(EXERCISE): Identify each line below containing the string "pick" and copy it.

[Collected data]
————

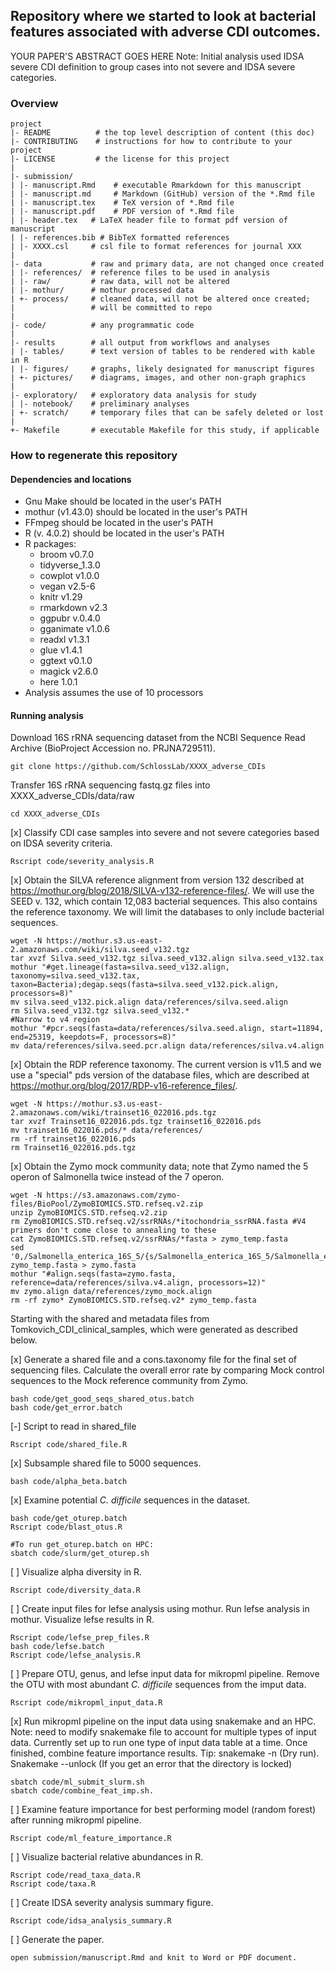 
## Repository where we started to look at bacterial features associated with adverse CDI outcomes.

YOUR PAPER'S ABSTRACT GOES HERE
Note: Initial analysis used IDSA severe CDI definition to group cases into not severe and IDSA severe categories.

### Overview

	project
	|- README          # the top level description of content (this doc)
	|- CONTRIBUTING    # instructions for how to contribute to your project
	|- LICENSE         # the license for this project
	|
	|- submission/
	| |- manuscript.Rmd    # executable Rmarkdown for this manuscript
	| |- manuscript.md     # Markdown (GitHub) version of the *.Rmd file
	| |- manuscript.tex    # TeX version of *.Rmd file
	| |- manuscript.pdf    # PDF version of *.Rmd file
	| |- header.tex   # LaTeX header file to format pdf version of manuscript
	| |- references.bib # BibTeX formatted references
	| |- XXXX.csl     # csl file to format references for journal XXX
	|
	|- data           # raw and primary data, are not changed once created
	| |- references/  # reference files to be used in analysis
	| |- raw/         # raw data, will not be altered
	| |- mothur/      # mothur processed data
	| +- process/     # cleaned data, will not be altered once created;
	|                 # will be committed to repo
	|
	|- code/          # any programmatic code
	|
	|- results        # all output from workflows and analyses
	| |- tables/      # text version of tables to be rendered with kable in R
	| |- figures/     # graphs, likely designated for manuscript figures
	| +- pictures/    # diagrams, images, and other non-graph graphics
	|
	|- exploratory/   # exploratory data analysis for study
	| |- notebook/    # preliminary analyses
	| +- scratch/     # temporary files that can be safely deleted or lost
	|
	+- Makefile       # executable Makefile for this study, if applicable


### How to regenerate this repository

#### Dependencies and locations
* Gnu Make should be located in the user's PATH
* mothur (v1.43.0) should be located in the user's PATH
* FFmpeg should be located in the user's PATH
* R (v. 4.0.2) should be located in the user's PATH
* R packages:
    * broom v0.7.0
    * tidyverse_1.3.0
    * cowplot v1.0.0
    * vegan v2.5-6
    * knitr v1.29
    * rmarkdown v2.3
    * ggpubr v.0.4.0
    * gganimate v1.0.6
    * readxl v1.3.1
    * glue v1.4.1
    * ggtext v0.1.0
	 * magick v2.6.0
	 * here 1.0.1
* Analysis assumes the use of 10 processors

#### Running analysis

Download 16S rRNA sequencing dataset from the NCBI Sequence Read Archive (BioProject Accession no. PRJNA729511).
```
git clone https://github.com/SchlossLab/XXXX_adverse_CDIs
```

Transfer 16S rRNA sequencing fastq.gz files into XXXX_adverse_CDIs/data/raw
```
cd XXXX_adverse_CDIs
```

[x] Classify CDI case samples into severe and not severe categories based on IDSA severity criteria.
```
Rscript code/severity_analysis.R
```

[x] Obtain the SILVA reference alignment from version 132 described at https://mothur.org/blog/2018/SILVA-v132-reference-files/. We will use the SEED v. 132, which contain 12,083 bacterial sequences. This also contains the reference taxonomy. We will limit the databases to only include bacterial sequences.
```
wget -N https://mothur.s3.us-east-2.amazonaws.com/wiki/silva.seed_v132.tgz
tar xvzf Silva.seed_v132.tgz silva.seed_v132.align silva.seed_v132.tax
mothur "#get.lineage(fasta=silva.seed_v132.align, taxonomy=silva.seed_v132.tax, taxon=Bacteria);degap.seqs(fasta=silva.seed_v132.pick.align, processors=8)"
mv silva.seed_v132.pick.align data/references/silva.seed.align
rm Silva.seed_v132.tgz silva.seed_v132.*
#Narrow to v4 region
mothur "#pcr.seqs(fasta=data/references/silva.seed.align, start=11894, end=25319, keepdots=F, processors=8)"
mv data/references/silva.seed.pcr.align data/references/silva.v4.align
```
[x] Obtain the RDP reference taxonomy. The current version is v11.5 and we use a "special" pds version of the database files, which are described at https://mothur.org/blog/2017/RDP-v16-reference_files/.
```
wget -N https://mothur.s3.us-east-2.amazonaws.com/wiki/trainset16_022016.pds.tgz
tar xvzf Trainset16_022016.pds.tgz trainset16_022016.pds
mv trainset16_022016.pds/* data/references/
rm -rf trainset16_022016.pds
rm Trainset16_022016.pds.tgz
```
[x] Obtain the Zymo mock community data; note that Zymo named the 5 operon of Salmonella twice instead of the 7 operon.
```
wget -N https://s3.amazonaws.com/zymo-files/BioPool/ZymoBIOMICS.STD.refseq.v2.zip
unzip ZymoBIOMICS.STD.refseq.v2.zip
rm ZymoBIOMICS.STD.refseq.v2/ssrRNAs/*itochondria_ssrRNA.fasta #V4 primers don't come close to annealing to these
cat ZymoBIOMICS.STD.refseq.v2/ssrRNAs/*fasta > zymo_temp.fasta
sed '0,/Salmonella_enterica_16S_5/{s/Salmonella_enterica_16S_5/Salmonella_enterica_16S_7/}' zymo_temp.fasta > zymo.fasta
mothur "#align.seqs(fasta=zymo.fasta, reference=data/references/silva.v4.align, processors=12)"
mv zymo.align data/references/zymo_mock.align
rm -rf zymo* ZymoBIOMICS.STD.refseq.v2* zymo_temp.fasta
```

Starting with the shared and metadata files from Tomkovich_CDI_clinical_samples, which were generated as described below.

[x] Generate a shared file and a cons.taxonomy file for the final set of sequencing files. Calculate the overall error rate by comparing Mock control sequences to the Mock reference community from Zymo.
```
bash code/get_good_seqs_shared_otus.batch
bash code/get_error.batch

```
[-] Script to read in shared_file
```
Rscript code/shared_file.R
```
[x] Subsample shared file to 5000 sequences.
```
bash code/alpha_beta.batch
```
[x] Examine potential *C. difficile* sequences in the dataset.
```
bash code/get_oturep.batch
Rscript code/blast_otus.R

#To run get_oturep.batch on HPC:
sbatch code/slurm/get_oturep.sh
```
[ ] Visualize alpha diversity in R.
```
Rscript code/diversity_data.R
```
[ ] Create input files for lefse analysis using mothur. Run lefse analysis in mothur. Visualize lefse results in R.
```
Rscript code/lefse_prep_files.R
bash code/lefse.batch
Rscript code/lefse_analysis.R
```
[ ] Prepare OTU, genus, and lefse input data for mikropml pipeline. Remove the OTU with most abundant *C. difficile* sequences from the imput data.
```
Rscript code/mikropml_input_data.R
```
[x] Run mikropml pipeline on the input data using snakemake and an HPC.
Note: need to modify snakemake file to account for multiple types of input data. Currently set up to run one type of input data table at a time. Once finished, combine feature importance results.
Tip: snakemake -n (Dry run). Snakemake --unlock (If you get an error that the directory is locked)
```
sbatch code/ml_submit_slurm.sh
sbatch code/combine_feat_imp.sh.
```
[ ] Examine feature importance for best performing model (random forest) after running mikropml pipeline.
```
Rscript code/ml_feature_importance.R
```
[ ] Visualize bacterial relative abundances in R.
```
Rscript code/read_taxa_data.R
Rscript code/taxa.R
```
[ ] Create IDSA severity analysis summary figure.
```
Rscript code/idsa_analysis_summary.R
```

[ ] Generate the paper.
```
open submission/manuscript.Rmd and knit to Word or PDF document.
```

————

(WRITTEN RESPONSE):
mothur "#get.lineage(fasta=silva.seed_v132.align, taxonomy=silva.seed_v132.tax, taxon=Bacteria);degap.seqs(fasta=silva.seed_v132.pick.align, processors=8)"
mv silva.seed_v132.pick.align data/references/silva.seed.align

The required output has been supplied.